IPv6 foot-dragging

George Bonser gbonser at seven.com
Wed May 11 18:39:00 UTC 2011


> So what's the alternative? Never change anything?

Of course not.  But the best course forward is going to be different for
different folks.  What might work best for me might not (probably WILL
not) work best for everyone else.  One has to look at their situation
and plan the best path for their business with their architecture and
the resources they have available to them.  I suggested one option but
that might not work for others.  Others might see a strict white
listing, or maybe some combination of the two.  But there is so much
brokenness out there right now that I would hesitate to trust an AAAA
request that arrives over v4 when there is a v6 name server available.

> 
> Remember, this is al extremely trivial stuff: most things won't even
> completely stop working. And a few mouseclicks (yes, you have to know
> which ones so the helpdesks better start figuring that out) and you're
> back to normal.
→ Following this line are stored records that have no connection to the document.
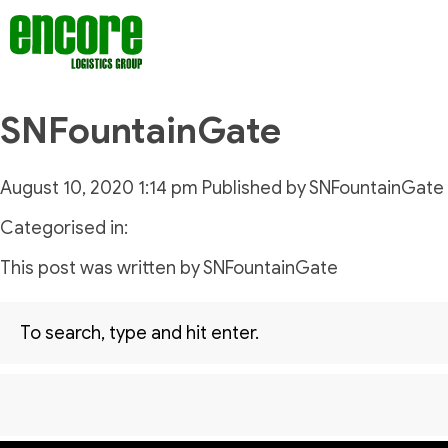
SNFountainGate
August 10, 2020 1:14 pm
Published by
SNFountainGate
Categorised in:
This post was written by SNFountainGate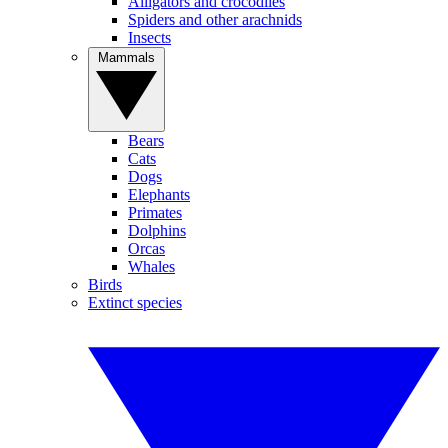
Alligators and crocodiles
Spiders and other arachnids
Insects
Mammals
Bears
Cats
Dogs
Elephants
Primates
Dolphins
Orcas
Whales
Birds
Extinct species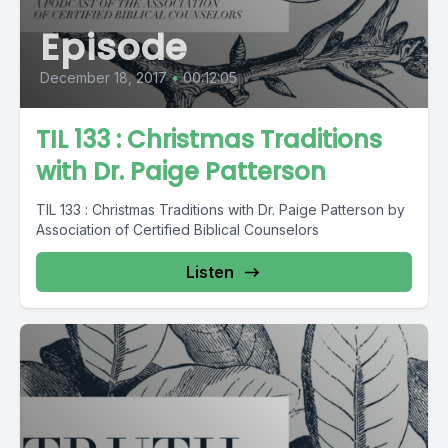
Episode
December 18, 2017
•
00:12:05
TIL 133 : Christmas Traditions
with Dr. Paige Patterson
TIL 133 : Christmas Traditions with Dr. Paige Patterson by
Association of Certified Biblical Counselors
Listen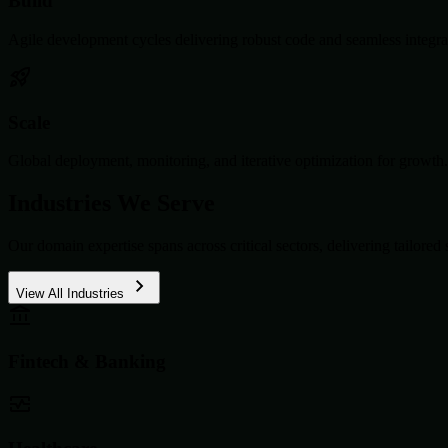
Build
Agile development cycles delivering robust code and seamless integra
Scale
Global deployment, monitoring, and iterative optimization for growth.
Industries We Serve
Our domain expertise spans across critical sectors, delivering tailored 
View All Industries
Fintech & Banking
Compare this to turning off analog TV transmitters
that
> have been running for decades where people have to buy converter boxes
> and sometimes even install antennas on their roof to keep using the
> service.

It depends.  There are other things to take into account.  If you
increase the time it takes a mobile device to complete a transaction by
only a couple of seconds,  if you multiply those couple of seconds by
all of the users in a large metro area, you end up with devices
increased use of network resources (and increased battery drain on the
devices themselves).  Anything that can be done to speed transactions up
and get those transmitters shut off as quickly as possible is a win.  If
you don't have a lot of mobile clients hitting your site, then maybe
that isn't a problem.  Every network has their own set of resources and
their own set of challenges and all of that has to fit within the
network architecture they have deployed and their business model.

Basically, there is no "magic bullet".